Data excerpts
Segment Open

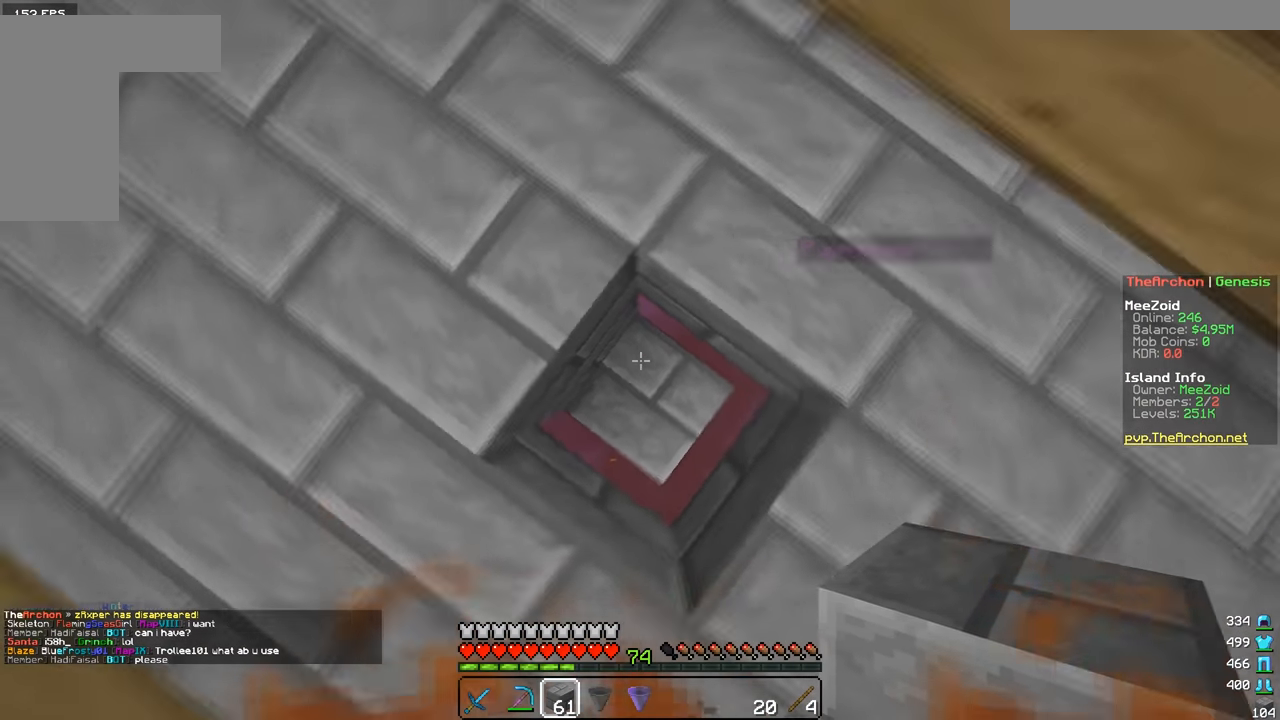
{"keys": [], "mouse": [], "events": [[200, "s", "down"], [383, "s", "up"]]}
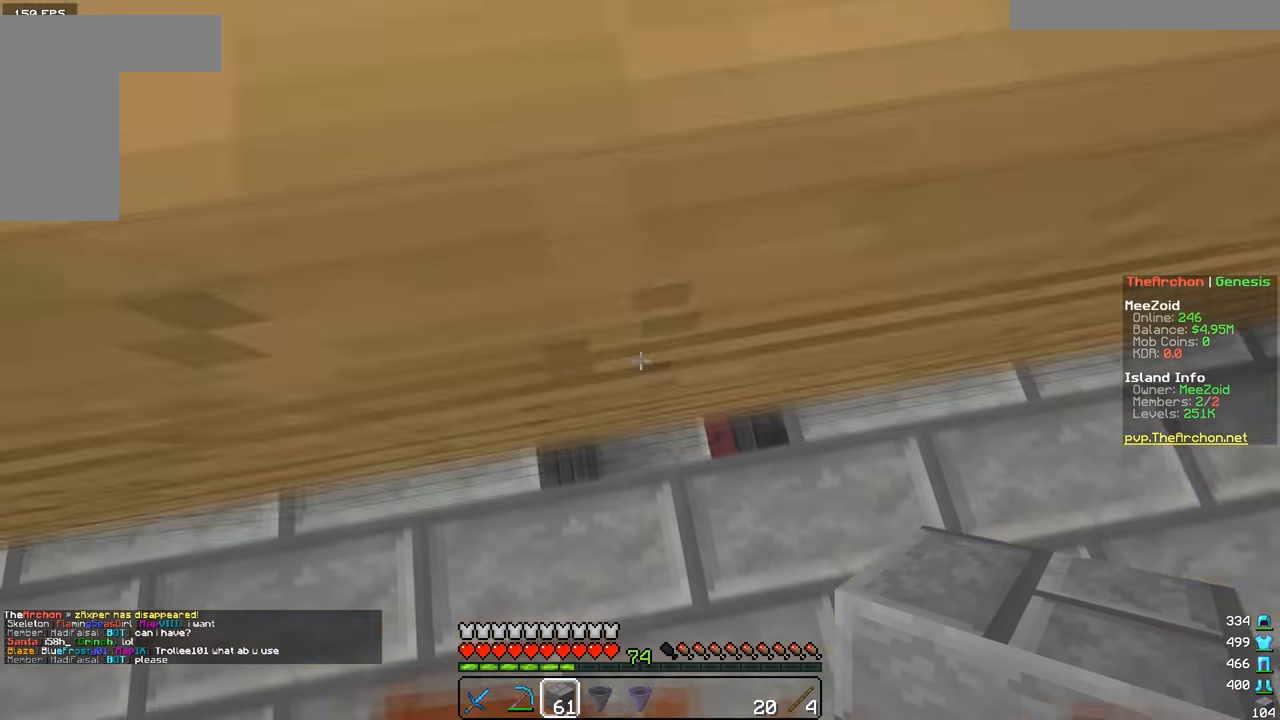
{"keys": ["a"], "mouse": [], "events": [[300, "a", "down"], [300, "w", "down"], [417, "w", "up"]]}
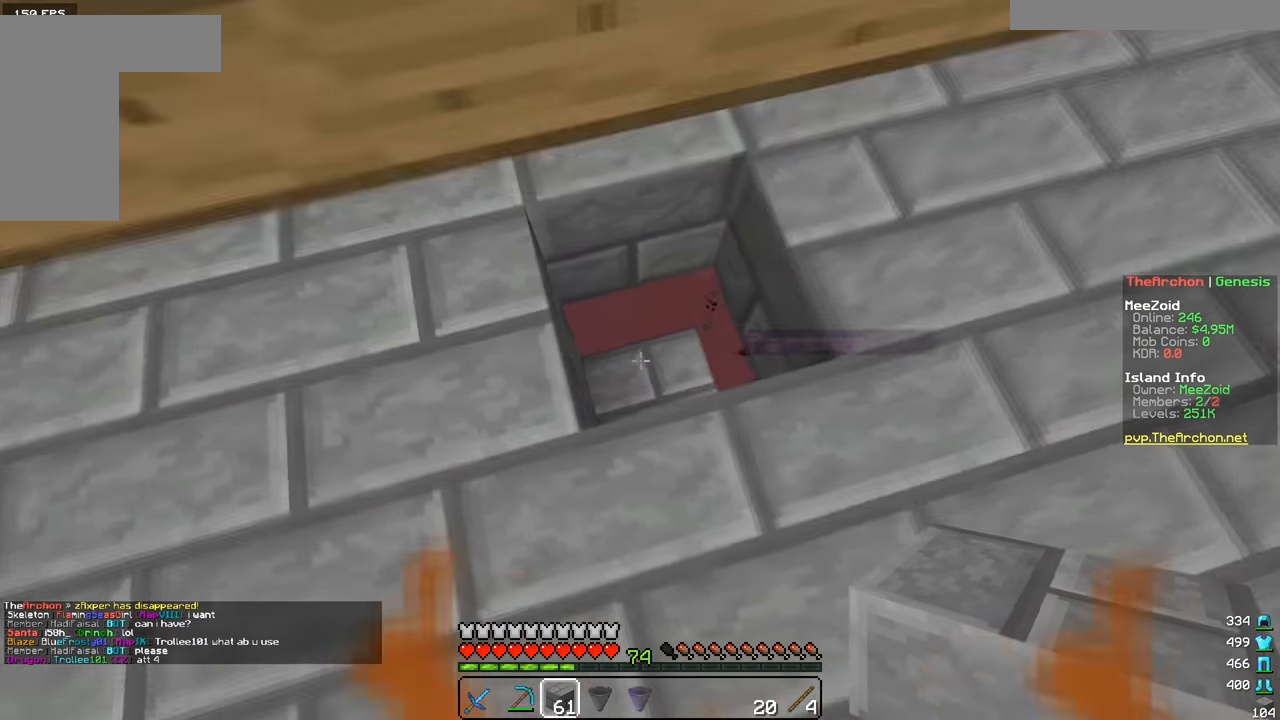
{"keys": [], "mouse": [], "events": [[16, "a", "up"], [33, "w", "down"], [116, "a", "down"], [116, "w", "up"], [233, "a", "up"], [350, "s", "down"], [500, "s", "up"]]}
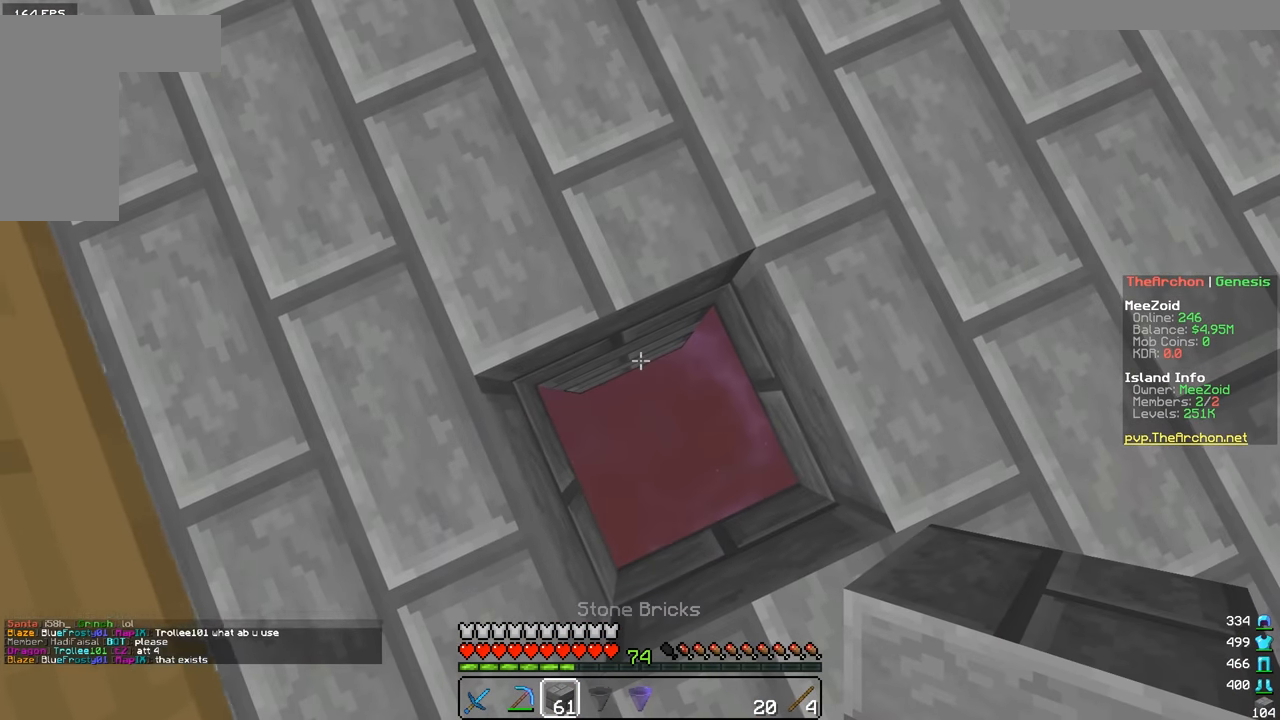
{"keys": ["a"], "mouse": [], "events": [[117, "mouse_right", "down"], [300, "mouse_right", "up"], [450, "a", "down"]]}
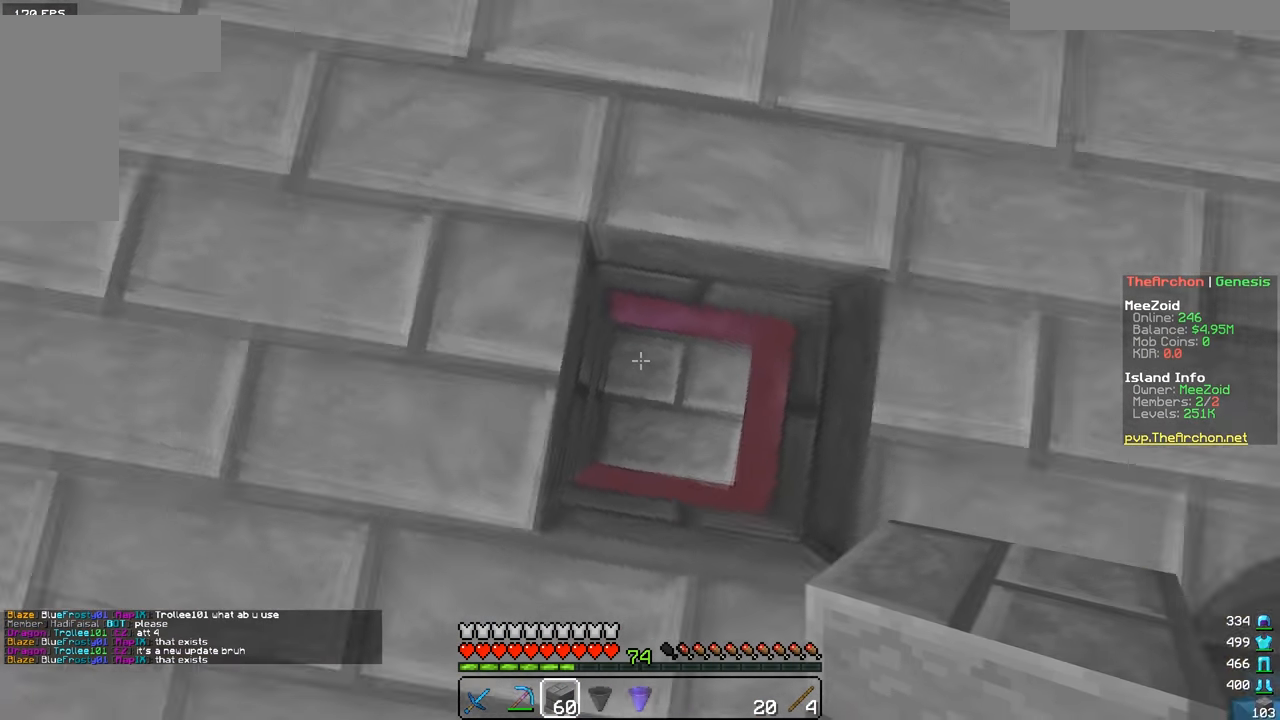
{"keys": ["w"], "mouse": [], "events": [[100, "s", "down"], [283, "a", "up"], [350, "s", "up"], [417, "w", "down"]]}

Segment Closed

• [PROBLEM TO SOLVE] Could you please return the entries above exactly, minus the pictures?

• [TASK OUTPUT]
{"keys": [], "mouse": [], "events": [[200, "s", "down"], [383, "s", "up"]]}
{"keys": ["a"], "mouse": [], "events": [[300, "a", "down"], [300, "w", "down"], [417, "w", "up"]]}
{"keys": [], "mouse": [], "events": [[16, "a", "up"], [33, "w", "down"], [116, "a", "down"], [116, "w", "up"], [233, "a", "up"], [350, "s", "down"], [500, "s", "up"]]}
{"keys": ["a"], "mouse": [], "events": [[117, "mouse_right", "down"], [300, "mouse_right", "up"], [450, "a", "down"]]}
{"keys": ["w"], "mouse": [], "events": [[100, "s", "down"], [283, "a", "up"], [350, "s", "up"], [417, "w", "down"]]}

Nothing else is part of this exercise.